当前支持 MP4/MOV 容器，主要适用于 H.264/H.265 视频轨道。

```bash
python run.py -a thumbnail -i '{"source":"sample.mp4","time_seconds":5}'
```

参数：

| 参数 | 类型 | 默认值 | 说明 |
|------|------|--------|------|
| `video_url` / `url` / `source` | string | 必填 | 远程 URL 或本地文件 |
| `time_seconds` | number | 0 | 按时间点提取 |
| `frame_number` | integer | - | 按帧号提取，优先于 `time_seconds` |
| `save_path` | string | `output/thumbs/...` | 保存路径 |
| `resize_width` | integer | - | 输出宽度 |
| `quality` | integer | 85 | JPEG 质量 |
| `overwrite` | boolean | true | 是否覆盖已有文件 |

### 提取音频

Action: `audio`

```bash
python run.py -a audio -i '{"source":"sample.mp4","format":"mp3"}'
```

参数：

| 参数 | 类型 | 默认值 | 说明 |
|------|------|--------|------|
| `video_url` / `url` / `source` | string | 必填 | 远程 URL 或本地文件 |
| `format` | string | mp3 | mp3 / wav / aac / m4a |
| `bitrate` | string | 128k | 音频比特率 |
| `sample_rate` | integer | 44100 | 采样率 |
| `channels` | integer | 2 | 声道数 |
| `start_time` | number | - | 开始时间，秒 |
| `duration` | number | - | 截取时长，秒 |
| `output_path` | string | `output/audio/...` | 输出路径 |
| `overwrite` | boolean | true | 是否覆盖已有文件 |

### 批量音频

Action: `audio_batch`

```bash
python run.py -a audio_batch -i '{
  "videos":[
    {"source":"sample1.mp4","name":"video1"},
    {"url":"https://example.com/2.mp4","name":"video2"}
  ],
  "output_dir":"output/audio",
  "format":"mp3"
}'
```

### 批量处理

Action: `batch`

```bash
python run.py -a batch -i '{
  "action":"thumbnail",
  "videos":[
    {"source":"sample1.mp4","time_seconds":5},
    {"url":"https://example.com/2.mp4","time_seconds":10}
  ]
}'
```

`action` 支持：`compress`、`thumbnail`、`audio`。

### JSON 流水线

Action: `pipeline`

`steps` 是唯一流程控制入口，没有写进 `steps` 的动作不会执行。

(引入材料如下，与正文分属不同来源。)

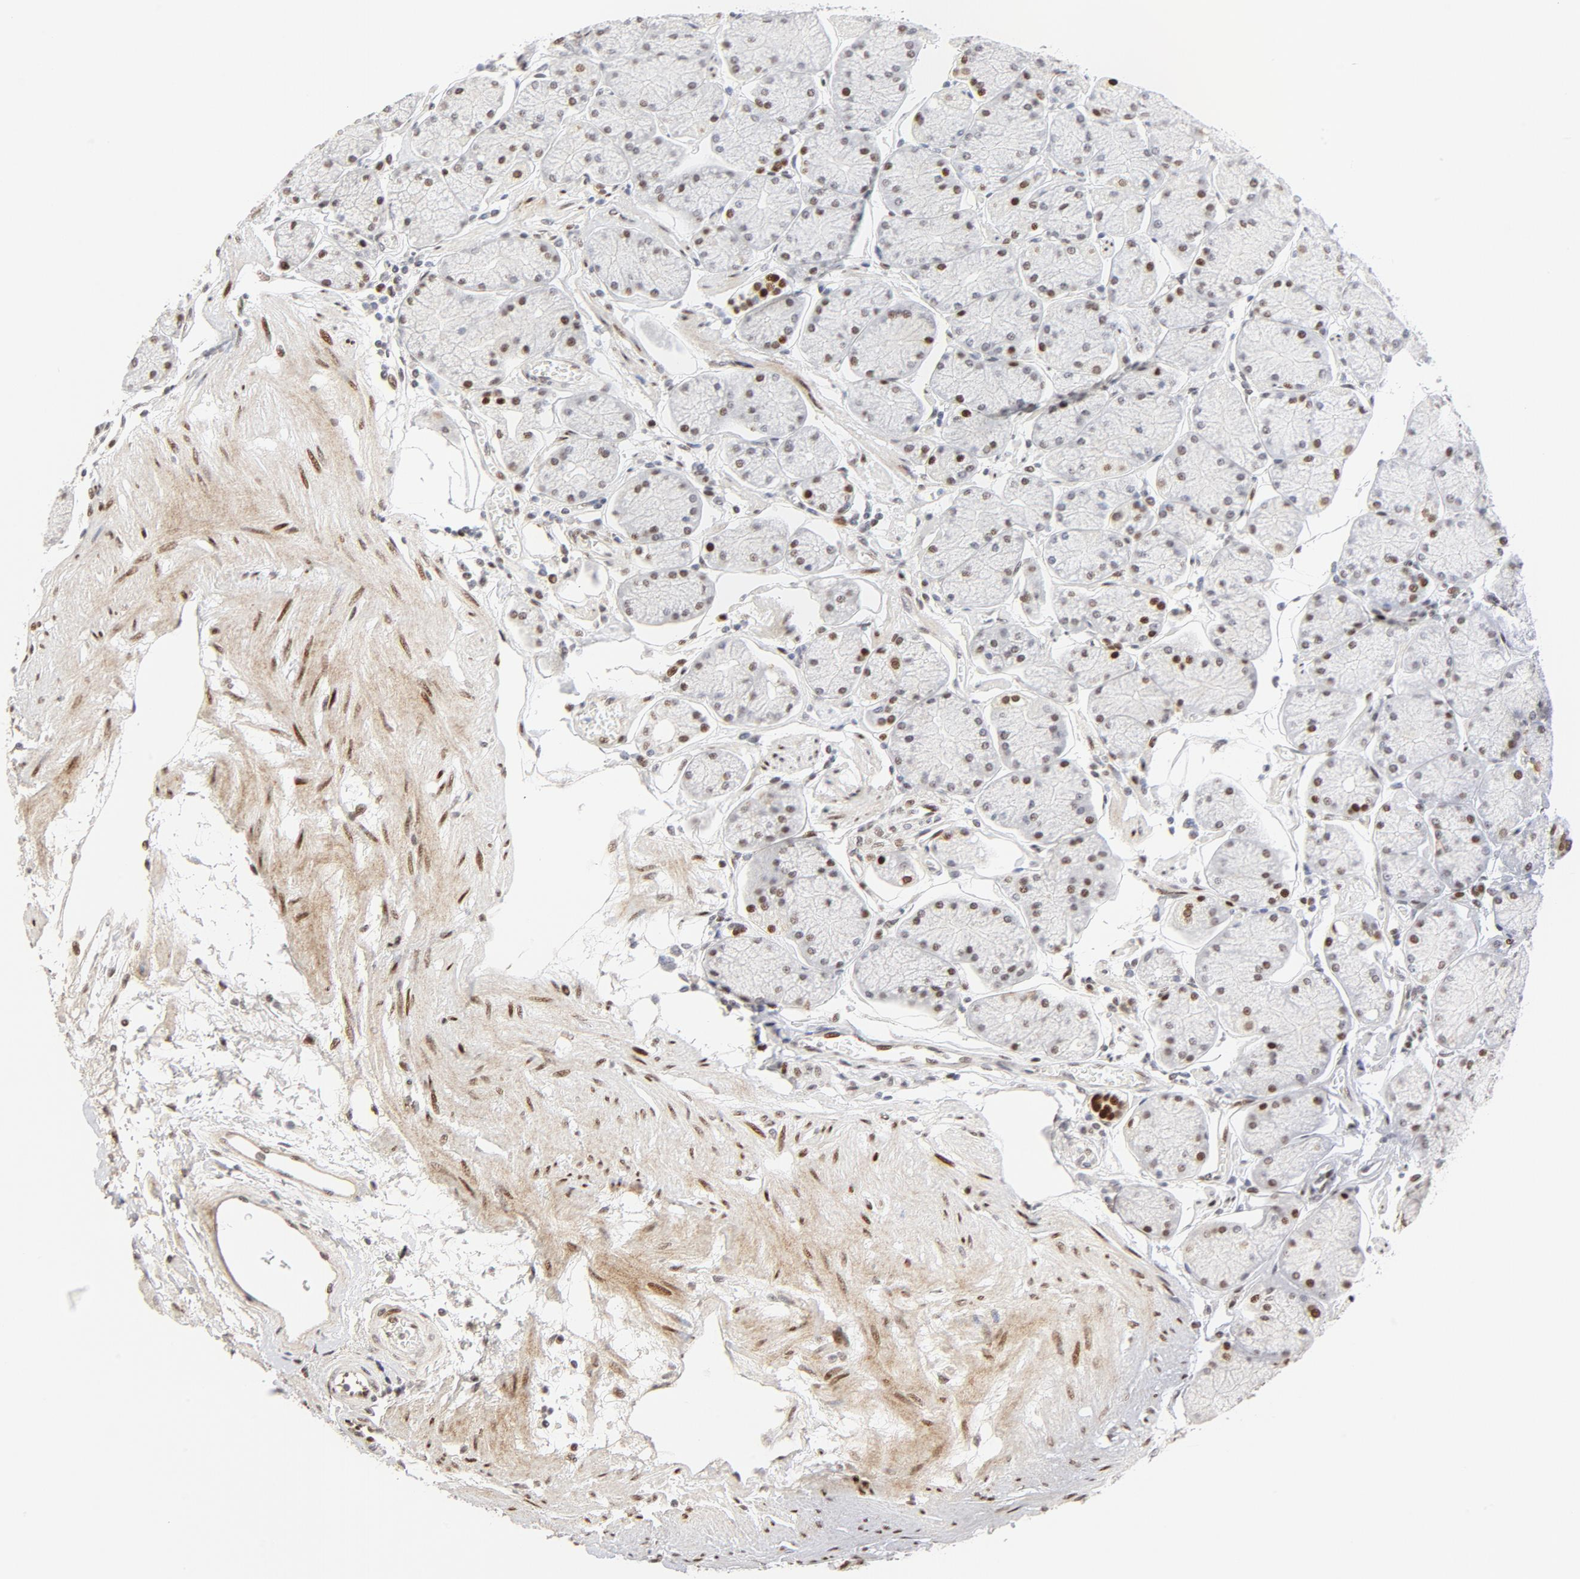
{"staining": {"intensity": "moderate", "quantity": "25%-75%", "location": "nuclear"}, "tissue": "stomach", "cell_type": "Glandular cells", "image_type": "normal", "snomed": [{"axis": "morphology", "description": "Normal tissue, NOS"}, {"axis": "topography", "description": "Stomach, upper"}, {"axis": "topography", "description": "Stomach"}], "caption": "A photomicrograph of stomach stained for a protein exhibits moderate nuclear brown staining in glandular cells.", "gene": "GTF2I", "patient": {"sex": "male", "age": 76}}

支持的 step action：`info`、`thumbnail`、`audio`、`compress`、`audio_info`、`asr`、`ocr`、`subtitle`。

```bash
python run.py -a pipeline -i '{
  "source":"sample.mp4",
  "name":"sample",
  "output_dir":"output/pipeline/sample",
  "overwrite":true,
  "steps":[
    {"id":"metadata","action":"info","enabled":true},
    {
      "id":"cover",
      "action":"thumbnail",
      "enabled":true,
      "params":{"time_seconds":3,"resize_width":720}
    },
    {
      "id":"audio_mp3",
      "action":"audio",
      "enabled":false,
      "params":{"format":"mp3","bitrate":"128k"}
    }
  ]
}'
```

规则：

| 参数 | 类型 | 默认值 | 说明 |
|------|------|--------|------|
| `video_url` / `url` / `source` | string | 必填 | 远程 URL 或本地文件 |
| `name` | string | 输入文件名 | 流水线名称 |
| `output_dir` | string | `output/pipeline/<name>` | manifest 和默认产物目录 |
| `overwrite` | boolean | true | 是否覆盖已有产物 |
| `steps` | array | 必填 | 按 JSON 顺序执行的步骤 |

每个 step 需要 `id`、`action`、`enabled`。`enabled=false` 会记录为 `skipped`。每次执行都会生成 `manifest.json`。

### 获取信息

```bash
python run.py -a info -i '{"source":"sample.mp4"}'
python run.py -a audio_info -i '{"source":"sample.mp4"}'
```

## 注意

- 远程输入仅支持 `http` / `https`。
- 本地输入路径默认限制在当前工作目录内；通过 `media_roots` / `YM_MEDIA_ROOTS` 可授权额外媒体根目录。
- 输出路径限制在当前工作目录内。
- HTTP 服务默认只绑定本机地址。